Paris, ville en vie… même à l’heure du Covid-19 / chronique n°3
19 mars 2020, 11 heures. Rideau de fer. Pourtant le rendez-vous a été pris. Calé. Confirmé. Personne dans la banque. Seul le sas peuplé de distributeurs de billets est accessible. Le rideau de fer se soulève enfin. Un peu. Pas trop quand même. Une tête apparaît. « Vous deviez voir quelqu’un ? » Oui. Pour accéder aux comptes d’un mourant, par temps de confinement. « Entrez… » Se courber pour passer sous le rideau de fer à moitié remonté. Longs couloirs de l’agence bancaire, déserts. Portes des bureaux fermées. Ils sont tous calfeutrés. Personne près de la machine à café.

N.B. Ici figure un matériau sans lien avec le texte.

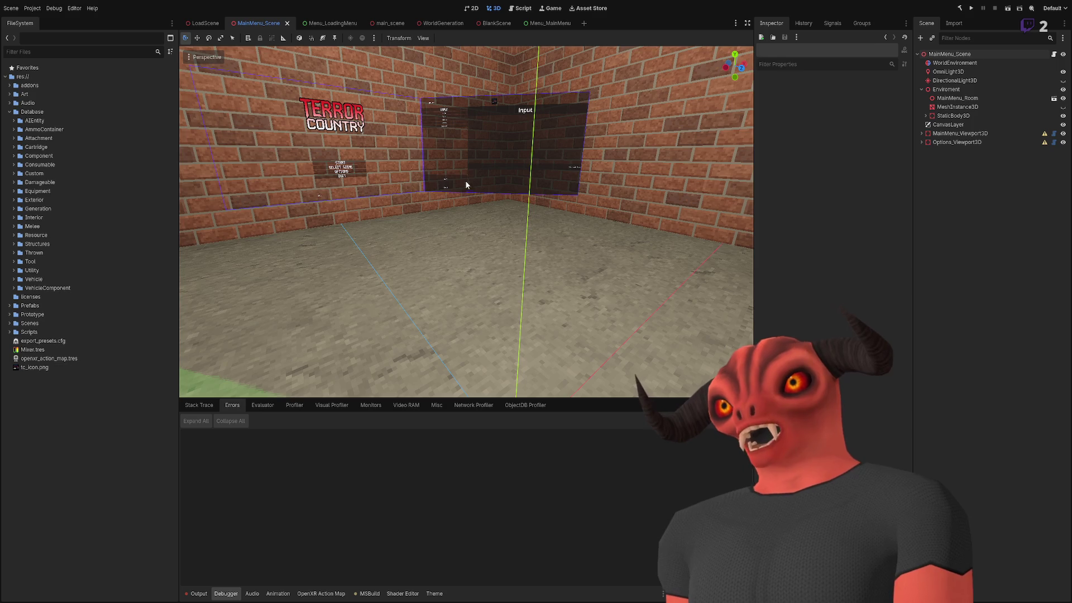
pyautogui.moveTo(465, 180)
pyautogui.mouseDown()
pyautogui.moveTo(475, 162)
pyautogui.moveTo(541, 162)
pyautogui.moveTo(578, 179)
pyautogui.moveTo(467, 189)
pyautogui.mouseUp()
pyautogui.scroll(10, 466, 222)
pyautogui.scroll(5, 466, 222)
pyautogui.scroll(-10, 466, 223)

Nouveau niveau dans un jeu vidéo
« Vous avez une procuration ? » Non. Quelqu’un a déjà essayé de faire signer ce type de paperasse à un mourant, somnolent, shooté à la morphine, qui ne tient plus une cuillère à café dans sa main ? Pas évident… « Alors tous ses comptes sont bloqués. On ne peut rien faire. » Nouvelle sortie de piste. Nouvelle gamelle. Nouveau niveau dans un jeu vidéo. Un cran au-dessus. Le parcours du combattant devient « prépa commando »… Et ça se « débloque » comment, des « comptes bloqués » ? Tout un tas de « p’tits papiers » à remplir, à envoyer. Attendre « 45 jours environ, mais avec le Covid-19, ça peut être plus… » Puis, ce sera la case « notaire ». On en prend pour trois mois, au moins. Et en attendant, on fait comment ?... On fait.
L’agence a été contaminée…
La bonde du lavabo restée coincée devient soudain accessoire. Les photos de prouesses culinaires ou autres tentatives de jardinage, postées sur Instagram, pour passer le temps du confinement, désolent par leur niaiserie. Plus envie de rire. A la violence d’une mort annoncée, sans revoir ni honorer, et des devis des pompes funèbres, qui encombrent la boîte mails, s’ajoute la lourdeur administrative. « Vous avez d’autres questions ?...Car vous êtes la dernière personne que nous recevons. L’agence a été contaminée. La moitié du personnel est déjà en arrêt maladie… » Peut-être chopé le virus en prime ! Le cadeau Bonux de la banque… Comment ressortira-t-on de tout ça ? Essoré ? Rincé ? Vidé ? Nostalgique du passé ? En attendant, faut puiser dans le présent des ressources pour tenir. Car va falloir tenir. Je vais tenir : parole de scout.